The world’s richest toddler is at it again. Elon Musk, a very stable tech genius, is throwing a temper tantrum over Mark Zuckerberg launching the Twitter rival Threads. You would think a capitalist such as Musk would welcome a little healthy competition, but he doesn’t seem keen to compete in the business arena. Instead, he has challenged Zuckerberg to a “literal dick-measuring contest”. Musk, who is 52 years old, prefaced that invitation by tweeting: “Zuck is a cuck.” It’s not clear whether he had professional help crafting this zinger or if it came to him in a flash of brilliance.
How is Twitter’s new CEO, Linda Yaccarino, enjoying all this, I wonder? She probably thought she would be stewarding a struggling tech company’s return to greatness; instead, she is managing a manbaby’s outbursts. She probably expected she would be leading complex strategy meetings; instead, one imagines, she is being briefed by her underlings about what a cuck is.
Perhaps Yaccarino already knows exactly what a cuck is. It hasn’t escaped notice that the former NBC Universal executive follows a large number of proudly rightwing Twitter accounts including Catturd, whom Rolling Stone once described as “the shitposting king of Maga Twitter”. If you spend any time in the haunts of the online right, you are bound to hear a lot of cucking; it is one of the most beloved insults of angry white men.
For those of you who lead healthy offline lives and are not familiar with the term, cuck is slang for a feeble man with progressive-ish views (anyone to the left of Mussolini) and stems from the word “cuckold”, meaning a man whose wife is unfaithful. In 2014, during Gamergate, the antiquated insult was revived on rightwing message boards. (It’s hard to explain Gamergate to anyone who isn’t “extremely online”, but, in brief, a female gaming journalist broke up with her boyfriend, sparking a furiously misogynistic movement that significantly influenced the rise of the modern right.) In 2016, the word gained even more traction in a Reddit message board called r/The_Donald. Donald Trump staffers started using it; Steve Bannon, for example, once called Jared Kushner a cuck. From there, it infiltrated the mainstream.
Over the years, cuck has become a dangerously amorphous term. While it isn’t inherently a white supremacist word, it has taken on racist and antisemitic connotations. For some people, it’s a reference to racist fetish pornography. It’s also, one linguist has argued, a coded way to talk about antisemitic “great replacement” theories.

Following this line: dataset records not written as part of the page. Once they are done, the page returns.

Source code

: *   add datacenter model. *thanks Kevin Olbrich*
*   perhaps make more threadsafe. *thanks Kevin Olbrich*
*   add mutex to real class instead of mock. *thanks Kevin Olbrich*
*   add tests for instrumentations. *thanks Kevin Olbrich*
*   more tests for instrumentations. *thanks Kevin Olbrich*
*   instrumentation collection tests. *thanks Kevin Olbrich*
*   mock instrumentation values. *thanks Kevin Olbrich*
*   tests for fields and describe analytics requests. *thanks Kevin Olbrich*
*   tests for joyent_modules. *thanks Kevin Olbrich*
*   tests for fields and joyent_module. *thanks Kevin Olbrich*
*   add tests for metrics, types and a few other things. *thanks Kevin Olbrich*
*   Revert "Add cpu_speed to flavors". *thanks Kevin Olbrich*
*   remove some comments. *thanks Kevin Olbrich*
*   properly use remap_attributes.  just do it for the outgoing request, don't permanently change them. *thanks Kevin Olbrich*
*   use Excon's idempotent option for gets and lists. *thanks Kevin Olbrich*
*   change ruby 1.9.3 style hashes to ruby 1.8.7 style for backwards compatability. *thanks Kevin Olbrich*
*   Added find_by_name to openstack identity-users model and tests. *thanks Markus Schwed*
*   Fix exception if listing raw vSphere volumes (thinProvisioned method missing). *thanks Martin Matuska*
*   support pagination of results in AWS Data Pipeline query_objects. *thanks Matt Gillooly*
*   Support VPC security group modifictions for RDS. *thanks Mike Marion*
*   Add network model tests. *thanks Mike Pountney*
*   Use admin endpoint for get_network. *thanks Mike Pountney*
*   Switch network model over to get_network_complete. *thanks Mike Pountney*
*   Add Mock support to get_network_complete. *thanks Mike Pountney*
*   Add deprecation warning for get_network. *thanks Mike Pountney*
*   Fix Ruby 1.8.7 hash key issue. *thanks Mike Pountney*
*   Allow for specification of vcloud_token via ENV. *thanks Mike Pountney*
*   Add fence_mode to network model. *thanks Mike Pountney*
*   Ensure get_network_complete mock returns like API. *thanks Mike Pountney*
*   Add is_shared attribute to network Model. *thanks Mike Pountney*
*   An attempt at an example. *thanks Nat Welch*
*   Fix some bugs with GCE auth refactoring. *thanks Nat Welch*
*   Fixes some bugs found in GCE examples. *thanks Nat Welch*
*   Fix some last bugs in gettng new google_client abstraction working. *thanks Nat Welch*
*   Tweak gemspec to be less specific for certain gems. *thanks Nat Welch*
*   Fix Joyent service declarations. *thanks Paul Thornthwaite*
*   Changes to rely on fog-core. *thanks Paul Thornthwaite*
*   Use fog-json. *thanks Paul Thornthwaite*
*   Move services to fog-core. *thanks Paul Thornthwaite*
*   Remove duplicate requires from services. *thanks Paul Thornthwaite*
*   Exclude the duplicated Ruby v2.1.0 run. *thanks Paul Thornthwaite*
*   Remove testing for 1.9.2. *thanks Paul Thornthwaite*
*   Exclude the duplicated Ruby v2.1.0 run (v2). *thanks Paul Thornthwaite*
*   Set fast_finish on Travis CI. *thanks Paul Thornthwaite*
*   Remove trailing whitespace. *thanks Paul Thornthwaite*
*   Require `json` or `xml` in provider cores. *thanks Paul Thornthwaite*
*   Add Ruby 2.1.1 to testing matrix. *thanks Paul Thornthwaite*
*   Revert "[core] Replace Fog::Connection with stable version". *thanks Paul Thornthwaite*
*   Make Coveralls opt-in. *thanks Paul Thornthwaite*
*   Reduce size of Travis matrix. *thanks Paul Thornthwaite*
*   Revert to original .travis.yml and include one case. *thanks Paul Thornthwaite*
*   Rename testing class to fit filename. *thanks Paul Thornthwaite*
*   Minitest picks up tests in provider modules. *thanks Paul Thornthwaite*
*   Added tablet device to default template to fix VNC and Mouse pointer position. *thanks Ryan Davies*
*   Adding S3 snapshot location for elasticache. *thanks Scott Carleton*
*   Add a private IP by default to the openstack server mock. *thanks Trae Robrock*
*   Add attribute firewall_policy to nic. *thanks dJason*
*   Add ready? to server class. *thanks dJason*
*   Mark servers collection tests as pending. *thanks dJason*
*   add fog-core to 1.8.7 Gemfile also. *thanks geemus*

Meanwhile, for others, it’s just a silly word to be used in jest. “While it might have once been possible to distinguish out-and-out white supremacists from [so-called] ironic Nazis, now the different groups were learning the same language,” noted Tim Squirrell, an expert in extremism, in a 2017 article about the evolution of cuck.
Say what you will about the far right; they are cunning linguists, alarmingly adept at packaging hateful concepts into silly terms that can be defended as “just a joke”. “Incels”, for example, routinely talk about women as “femoids”, a contraction of “female humanoid” used to signal that these men don’t consider women to be fully human.
Memes also do a lot of heavy lifting: Pepe the frog, a beady-eyed cartoon amphibian, has been co-opted as an “alt-right” hate mascot.
It’s not just me saying the far right are strategic about how they sanitise hateful language; they have admitted it themselves. In 2017, for example, the style guide for the neo-Nazi website the Daily Stormer was leaked. “Generally, when using racial slurs, it should come across as half-joking,” it instructed. “Most people are not comfortable with material that comes across as vitriolic, raging, nonironic hatred. The unindoctrinated should not be able to tell if we are joking or not.”
So, was Musk joking when he called Zuck a cuck? Or was it something more sinister? I can’t say for certain. But the fact that one of the world’s richest and most influential men is proudly using far-right terms? That is not funny at all.